Temeter hat geschrieben:Wie gesagt, auf der einen Seite haben wir einen börsennotierten Konzern, der sich in erster Linie für Profit interessiert, und auf der anderen Seite eine Nische bedienende Indiekünstler. Das alleine kannt schon Konflikte auslösen, ohne ungewöhnliches Fehlverhalten von irgendwem.
Das denke ich auch. Ich kann mir nicht vorstellen, dass es wirklich ein grobes Fehlverhalten von Sony ist. Selbst wenn, dann sind das wahrscheinlich personenabhängige Probleme oder spezifische Probleme, die sich entweder auf das Studio, deren Mitarbeiter oder eben die Zusammenarbeit mit Vertretern des Publishers ergeben.
Nichts was man jetzt in ein "Sony ist böse" umwandeln muss. Viel eher denke ich hier wirklich, dass die Interessen und Wertevorstellung von Sony und Chinese Room auseinandergeht.
Andererseits frage ich mich, wenn es wirklich um Deadlines geht, wie Sony das dann mit den Machern von "The Last Guardian" handhabt. Aber vielleicht haben sie einfach ein größeren Marktanteil zu erwarten, weshalb man ihnen mehr Zeit und ein größeres Buget zur Verfügung stellt?

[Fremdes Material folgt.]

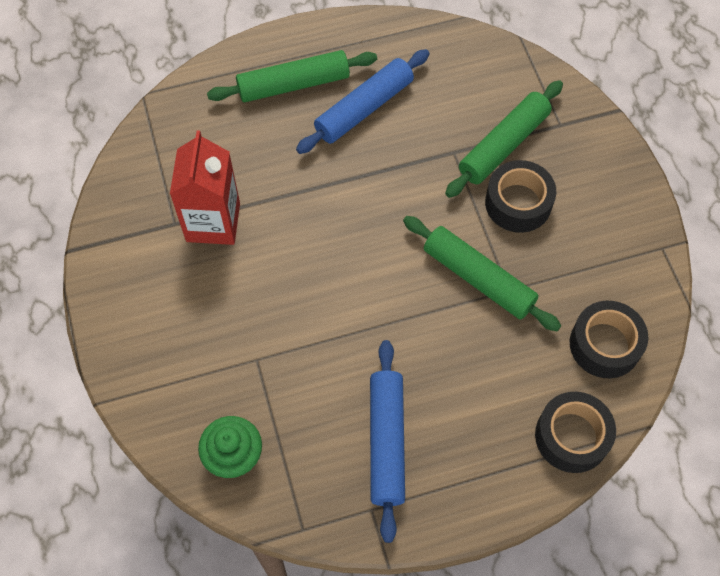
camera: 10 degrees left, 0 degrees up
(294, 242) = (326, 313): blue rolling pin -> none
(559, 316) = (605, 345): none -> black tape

Wie gesagt, ich vermute eher, dass das wirklich der alte Kampf "Verleger gegen Künstler" ist. Den gibts ja nicht nur in der Spielebranche. Bei Autoren, Comic- und Mangazeichnern oder selbst bei Journalisten gibt es dieses Problem. Das ergibt sich einfach zwangsläufig daraus, weil zwei Parteien zusammenarbeiten, die nicht zwangsläufig deckungsgleiche Interessen haben und einander dennoch brauchen.
Darum finde ich auch nicht, dass es falsch ist, solche Äußerungen immer erst nach Beeindung eines Beschäftigungsverhältnis zu tätigen. Vor allem als Verantwortliche in leitender Position kann man sowas einfach nicht verantworten. Das man als offene und ehrliche Person aber ein Interesse hat, seine Sorgen und Nöte auch mal verbal öffentlich kommunizieren zu wollen ist nur allzu menschlich und sollte jedem hier eigentlich klar sein. Und da bleibt am Ende dann nur die Möglichkeit, sowas zu machen, nachdem man sicher ist, dass es für einen selbst und evtl. sogar für (ehemalige) Kollegen problematisch wird.
Und selbst jetzt noch erfordert es einen gewissen Mut offen darüber zu sprechen. Schließlich macht sie sich dafür für potenzielle, zukünftige Arbeitgeber nicht allzu attraktiv. Von daher kann ich mich nur wiederholen: Respekt!